Records to use>
▼

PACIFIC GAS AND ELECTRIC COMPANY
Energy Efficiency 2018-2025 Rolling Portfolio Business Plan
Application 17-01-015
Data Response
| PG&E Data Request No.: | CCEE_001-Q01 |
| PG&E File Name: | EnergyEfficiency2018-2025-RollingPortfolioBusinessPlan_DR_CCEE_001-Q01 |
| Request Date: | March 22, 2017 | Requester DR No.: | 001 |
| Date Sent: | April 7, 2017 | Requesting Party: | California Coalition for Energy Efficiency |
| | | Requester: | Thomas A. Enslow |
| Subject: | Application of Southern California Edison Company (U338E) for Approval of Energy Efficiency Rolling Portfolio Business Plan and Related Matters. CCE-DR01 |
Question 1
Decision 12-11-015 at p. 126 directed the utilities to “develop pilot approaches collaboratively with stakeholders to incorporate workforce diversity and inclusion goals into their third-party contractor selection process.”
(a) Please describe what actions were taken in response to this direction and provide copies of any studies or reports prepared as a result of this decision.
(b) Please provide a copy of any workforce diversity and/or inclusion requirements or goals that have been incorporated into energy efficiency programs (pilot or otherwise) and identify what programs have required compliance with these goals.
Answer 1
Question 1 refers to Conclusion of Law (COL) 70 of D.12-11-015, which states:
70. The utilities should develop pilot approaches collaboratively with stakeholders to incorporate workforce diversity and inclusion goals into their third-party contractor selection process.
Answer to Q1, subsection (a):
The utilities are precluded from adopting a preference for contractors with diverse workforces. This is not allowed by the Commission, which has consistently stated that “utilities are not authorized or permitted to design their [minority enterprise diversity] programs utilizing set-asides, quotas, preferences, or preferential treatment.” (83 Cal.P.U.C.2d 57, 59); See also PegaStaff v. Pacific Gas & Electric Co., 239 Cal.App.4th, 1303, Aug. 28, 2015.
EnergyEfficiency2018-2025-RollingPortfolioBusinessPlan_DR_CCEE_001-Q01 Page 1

▲

Exercise objective> In which lines of the records does the word "that" appear? Copy each of them.

Solution to this problem>
(b) Please provide a copy of any workforce diversity and/or inclusion requirements or goals that have been incorporated into energy efficiency programs (pilot or otherwise) and identify what programs have required compliance with these goals.
The utilities are precluded from adopting a preference for contractors with diverse workforces. This is not allowed by the Commission, which has consistently stated that “utilities are not authorized or permitted to design their [minority enterprise diversity] programs utilizing set-asides, quotas, preferences, or preferential treatment.” (83 Cal.P.U.C.2d 57, 59); See also PegaStaff v. Pacific Gas & Electric Co., 239 Cal.App.4th, 1303, Aug. 28, 2015.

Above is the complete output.